"DİNİ İNANÇLARIMI SUİSTİMAL EDEREK BENİ TESİRİ ALTINA ALDI"
Şikâyette bulunan G.G. ifadesinde, "S.G. çevresindeki erkeklere aynı şekilde yapılmış olan yüzük ve kolyelerden veriyordu. Bu erkeklere 'komutan' unvanını vermiş. Rütbe olarak en üstte olan komutanı ise oğlu S.H.G. olarak belirlemiş. S.G., dini inançlarımı suiistimal ederek beni tesiri altına aldı. Sözünden çıkamaz hale geldim. Etkisi altına aldığı insanları iflasa sürüklüyor. Beni de iflas ettirdi. Tüm paramızı onun 'kutsal' dediği yolda harcamamızı istiyordu. Ben güvenimden dolayı 2016'da vekâlet verdim. Bütün mal varlığımıza ipotek koyarak sattılar" dedi.
"EVİNDE BULUNAN FETÖ'YE AİT KİTAP VE CD'LERİ YAKTI"
Durumla alakalı şikâyette bulunan müşteki C.G. ise ifadesinde, firari şüpheli S.G'nin rahatsızlığı bulunanları sözde tedavi ettiğini öne sürdüğünü belirtti. C.G. "Kendisi bana 'Yahudilerin aradığı şifreli kan damarlarımda' demişti. Hz. Süleyman'ın kızı olduğunu söylüyordu. Bir hastanın tedavi ücreti 4-5 bin lira arasında değişirdi. Ayrıca kurban parası istiyordu. Kanlı su, kanlı ayna, yumurta, kilit gibi materyaller kullanıyordu. Kanlı suyu bazen içirir, bazen de o suyla duş alınmasını isterdi. Kanının şifa olduğunu söylüyordu. Bir dönem S.G.'yi FETÖ'den şikayet etmişlerdi. Elindeki 40 bin lirayı ve kanları yanında çalışan Hacer'in evine gönderdi.
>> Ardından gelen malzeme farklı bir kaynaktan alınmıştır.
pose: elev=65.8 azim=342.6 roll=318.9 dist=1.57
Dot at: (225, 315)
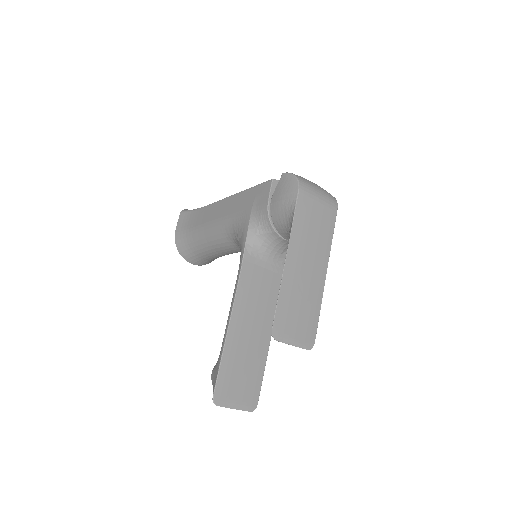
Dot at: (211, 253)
Bu dönemde evinde bulunan FETÖ'ye ait kitap ve CD'leri de yaktı" dedi.
"15 TEMMUZ DARBE GİRİŞİMİNİ DEVLETİN RAHATÇA BERTARAF ETTİRMESİNİ SAĞLAMIŞ"
Müşteki S.D. ise ifadesinde şunları kaydetti:
"Beni tedavi etmek için toplamda 2 bin 700 liramı aldı. Bir mührü vardı. O mührü hastaların vücudunda gezdirerek sözde tedavi yapıyormuş. Sürekli kurban parası isterdi. Fakat o kurban paralarıyla kurban kesmek yerine estetik ameliyatlar oluyordu. Estetik ameliyatlarını Hz. Hüseyin'e benzemek için yapıyormuş. Lüks bir yaşamı vardı. Yanındakilere kod adı veriyordu. Yanındakiler sürekli S.G.'yi övüyordu. S.G.'nin devlet sorunlarını dahi kanıyla karışım yaparak oluşturduğu suyu Başbakanlık, Cumhurbaşkanlığı ve Bakanlıkların kapısının önüne dökerek çözdüğünü söylüyorlardı. Hatta 15 Temmuz darbe girişimini devletin rahatça bertaraf ettirmesini sağlamış. Oluşturdukları düzene 'sistem' diyorlardı. Yanında çalışanlardan kazandıklarının yüzde 10'unu sisteme aktarmasını istiyordu. Şikâyetçiyim."
'Nitelikli dolandırıcılık' suçu iddiasıyla yargılanacak şüpheliler, Eskişehir Cumhuriyet Savcılığı tarafından hazırlanacak iddianamenin ardından hâkim karşısına çıkarılacak.